И они двинулись по следу, глухие и слепые ко всему, кроме этой сложной песни цветов и запахов, чуткие только к тем ее оттенкам, что налагались на основу их поиска, точно вышивка на канву, шерстяная нить ворсового ковра — на грубые бечевки. Шли двое в особого рода сне, может быть, таком, что охватывал всех взыскующих Дочери Драконов, и сон этот сгущался вокруг, подобно сладкому молоку.
Вдруг Дэвид судорожно ухватил собаку за шерсть то ли уха, то ли хвоста и сам как бы рывком проснулся.
Вокруг стали кипарисы — призраки мертвого пламени, — а дальше пирамидальные тополя, подобные им формой, однако их собственное зеленое пламя было ярким и живым. Не совсем обычное было это зрелище для тех тропических и пиратских снов, что он себе навеял, но его сказка давно уже повернулась так, что из рабыни стала его хозяйкой. И вокруг него смыкалась суша, но и открытое море, удивительное в своей синеве, виднелось совсем рядом, как в царстве Далана. Только не было виноградников с их аркадами — сад за тополиной стеной был широк и низок, его прорезали гравийные и дерновые тропки, он казался бы совсем домашним и ручным, однако посреди пышных листьев травы скополии, колючей дерезы, вечнозеленой или листопадной, и наранхилл, покрытых светло-рыжими, в тончайших волосках, апельсинчиками, росли картофель, томат и физалис, нашептывая своими запахами искусительные мысли. Картофель тихо бредил мужицким бунтом и высокими прическами властных дам галантного века; красный, как вечернее солнце, помидор намекал, что некогда им, еще зеленым, пробовали отравить короля, а теперь прежние свойства его усилились; мелкий алый физалис щеголял своим родством с ядовитой бзникой, давним его именем было «жидовская вишня», и эти слова повисли в воздухе, как непристойность.
Баклажан и сладкая паприка соединяли фиолетовое с желтым, напоминая этим о цветке Иван-да-Марья, возросшем над греховной любовью брата и сестры.

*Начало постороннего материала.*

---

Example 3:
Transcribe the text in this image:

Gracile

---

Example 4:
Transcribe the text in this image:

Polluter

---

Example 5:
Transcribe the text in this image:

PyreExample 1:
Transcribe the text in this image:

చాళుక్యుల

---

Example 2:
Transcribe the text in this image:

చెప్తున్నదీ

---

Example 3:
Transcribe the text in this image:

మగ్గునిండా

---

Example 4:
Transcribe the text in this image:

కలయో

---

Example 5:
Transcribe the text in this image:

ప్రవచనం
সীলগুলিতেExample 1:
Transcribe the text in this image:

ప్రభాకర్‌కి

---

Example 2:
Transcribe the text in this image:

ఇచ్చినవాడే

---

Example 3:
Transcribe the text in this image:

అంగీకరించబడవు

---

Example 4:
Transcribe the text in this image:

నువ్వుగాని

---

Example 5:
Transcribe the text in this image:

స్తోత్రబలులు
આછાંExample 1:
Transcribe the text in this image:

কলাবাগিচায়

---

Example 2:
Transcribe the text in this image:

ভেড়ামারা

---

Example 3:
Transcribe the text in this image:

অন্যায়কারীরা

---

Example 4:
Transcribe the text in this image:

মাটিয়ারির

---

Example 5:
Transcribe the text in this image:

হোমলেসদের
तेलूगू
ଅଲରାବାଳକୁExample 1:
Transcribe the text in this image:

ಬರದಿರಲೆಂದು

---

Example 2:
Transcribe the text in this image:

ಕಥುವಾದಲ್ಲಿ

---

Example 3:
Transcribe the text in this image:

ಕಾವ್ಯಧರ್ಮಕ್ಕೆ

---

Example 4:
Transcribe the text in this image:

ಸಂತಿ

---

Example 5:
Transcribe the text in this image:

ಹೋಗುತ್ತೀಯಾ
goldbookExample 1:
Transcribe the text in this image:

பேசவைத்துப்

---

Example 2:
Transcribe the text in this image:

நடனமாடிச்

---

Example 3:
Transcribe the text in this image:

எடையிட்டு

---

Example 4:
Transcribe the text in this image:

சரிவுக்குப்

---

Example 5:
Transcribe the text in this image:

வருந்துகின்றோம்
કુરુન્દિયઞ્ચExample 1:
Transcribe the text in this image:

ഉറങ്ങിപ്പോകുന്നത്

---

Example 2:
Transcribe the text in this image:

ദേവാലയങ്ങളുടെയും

А еще предлагали себя яблоки мандрагоры, обманный плод Цирцеи: рыжеватые и сладкие, они сулили женам, что понесут дитя, но обходили молчанием то, что дитя это видом будет похоже на их корень. Сплетали сеть своих отрав спелая датура, что была на гербе Черубины (на крупных ее колокольчиках восседали ночные бабочки, похотливо пренебрегая другими цветами), и желтые воронки белены, и фиолетово-пурпурная атропа, или красавка, по которой получила прозвище свое Белая Собака Странников. Скромная сиреневая петуния терялась посреди табаков — душистого и никотианы; белизна цветов паслена сулила в будущем и яд, и сладость в одних и тех же ягодах; зеленовато-кремовые соцветия ночного жасмина, перепутав календарь и время суток, раскрывались во всем изобилии, тотчас же пышно обсыпая кусты лепестками.

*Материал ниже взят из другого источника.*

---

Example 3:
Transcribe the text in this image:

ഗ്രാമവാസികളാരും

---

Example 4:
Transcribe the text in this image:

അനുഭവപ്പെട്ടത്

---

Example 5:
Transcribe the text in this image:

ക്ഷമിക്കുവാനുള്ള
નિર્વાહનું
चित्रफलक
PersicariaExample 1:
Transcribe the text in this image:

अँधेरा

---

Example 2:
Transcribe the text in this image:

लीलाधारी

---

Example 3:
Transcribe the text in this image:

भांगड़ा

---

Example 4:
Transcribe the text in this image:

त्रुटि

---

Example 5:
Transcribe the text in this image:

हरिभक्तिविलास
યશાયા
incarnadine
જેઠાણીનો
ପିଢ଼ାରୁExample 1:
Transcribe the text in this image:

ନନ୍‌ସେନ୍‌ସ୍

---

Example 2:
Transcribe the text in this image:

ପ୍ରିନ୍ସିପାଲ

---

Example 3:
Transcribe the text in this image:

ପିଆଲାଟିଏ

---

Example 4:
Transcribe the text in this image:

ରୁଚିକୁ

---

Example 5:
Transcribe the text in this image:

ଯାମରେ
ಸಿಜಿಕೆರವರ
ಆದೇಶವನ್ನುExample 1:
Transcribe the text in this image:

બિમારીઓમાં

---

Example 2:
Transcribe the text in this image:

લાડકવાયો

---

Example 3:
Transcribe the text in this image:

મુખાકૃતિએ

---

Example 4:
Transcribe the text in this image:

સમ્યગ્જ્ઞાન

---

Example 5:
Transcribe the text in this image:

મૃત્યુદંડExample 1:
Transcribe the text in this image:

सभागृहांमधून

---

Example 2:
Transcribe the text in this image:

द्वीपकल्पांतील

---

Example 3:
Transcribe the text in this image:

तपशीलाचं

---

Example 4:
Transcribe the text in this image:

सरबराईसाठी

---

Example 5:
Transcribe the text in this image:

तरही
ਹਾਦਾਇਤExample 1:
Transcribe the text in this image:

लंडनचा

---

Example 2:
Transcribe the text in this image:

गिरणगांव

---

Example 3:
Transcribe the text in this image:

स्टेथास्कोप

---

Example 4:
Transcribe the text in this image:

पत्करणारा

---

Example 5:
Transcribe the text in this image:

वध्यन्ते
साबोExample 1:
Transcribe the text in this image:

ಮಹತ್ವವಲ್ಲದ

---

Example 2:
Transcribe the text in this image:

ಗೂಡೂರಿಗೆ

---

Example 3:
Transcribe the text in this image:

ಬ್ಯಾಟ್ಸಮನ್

Все тут имело двойной и обоюдоострый смысл.
А посреди сада, как лучший цветок дурмана, в который были влюблены все прочие его цветы, и притягивая к себе полчища ночных бабочек, стояла, испуская непередаваемый, не сходный ни с чем аромат, девушка в коротком белом платье. Локти и колени ее были обнажены и чуть смуглы, лицо зыблилось, как его собственное отражение в прибрежной волне.
Белла кивнула им обоим и отошла в сторону, удобно устроившись под одним из наркотических кустов.

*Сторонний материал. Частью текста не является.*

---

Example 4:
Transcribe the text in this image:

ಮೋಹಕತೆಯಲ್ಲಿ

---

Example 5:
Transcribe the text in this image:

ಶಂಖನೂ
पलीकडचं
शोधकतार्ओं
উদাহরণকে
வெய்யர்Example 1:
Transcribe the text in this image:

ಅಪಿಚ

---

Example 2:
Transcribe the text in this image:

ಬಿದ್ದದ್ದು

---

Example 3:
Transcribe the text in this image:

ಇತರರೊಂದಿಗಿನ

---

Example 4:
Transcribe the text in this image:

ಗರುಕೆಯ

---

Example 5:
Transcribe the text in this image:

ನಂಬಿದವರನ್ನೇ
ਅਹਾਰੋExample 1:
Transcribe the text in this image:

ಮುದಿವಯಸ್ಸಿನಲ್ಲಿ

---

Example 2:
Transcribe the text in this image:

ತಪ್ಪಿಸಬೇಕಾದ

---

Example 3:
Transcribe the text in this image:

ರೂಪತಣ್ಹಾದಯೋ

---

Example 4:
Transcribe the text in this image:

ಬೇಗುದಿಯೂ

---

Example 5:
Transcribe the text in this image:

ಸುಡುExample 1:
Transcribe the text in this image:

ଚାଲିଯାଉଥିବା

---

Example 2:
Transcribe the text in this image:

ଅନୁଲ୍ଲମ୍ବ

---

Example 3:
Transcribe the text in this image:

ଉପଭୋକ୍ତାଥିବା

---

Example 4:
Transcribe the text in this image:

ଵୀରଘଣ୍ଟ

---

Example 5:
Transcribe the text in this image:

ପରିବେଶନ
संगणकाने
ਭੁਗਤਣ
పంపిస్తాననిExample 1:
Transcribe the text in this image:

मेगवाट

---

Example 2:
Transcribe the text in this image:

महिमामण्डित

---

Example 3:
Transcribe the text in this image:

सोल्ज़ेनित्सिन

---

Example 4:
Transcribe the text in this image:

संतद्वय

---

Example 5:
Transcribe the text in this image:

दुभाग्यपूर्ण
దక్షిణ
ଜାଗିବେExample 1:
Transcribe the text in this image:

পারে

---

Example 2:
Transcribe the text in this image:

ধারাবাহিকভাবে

«Вот я вижу ее, — подумал он. — Ту, что принимала в себя все веяния: соленого ветра морей, экзотических зелий и пряностей, всеобщей любви, — и зрела, наполняясь этими дуновениями, как парус ветром, этими соками, точно плод. Она точно зеркало, что отражает все, что попадает в него, и в своем зазеркалье соединяет это и переплетает прихотью связей».
— Ты — Черубина? — спросил он, не сомневаясь в ответе.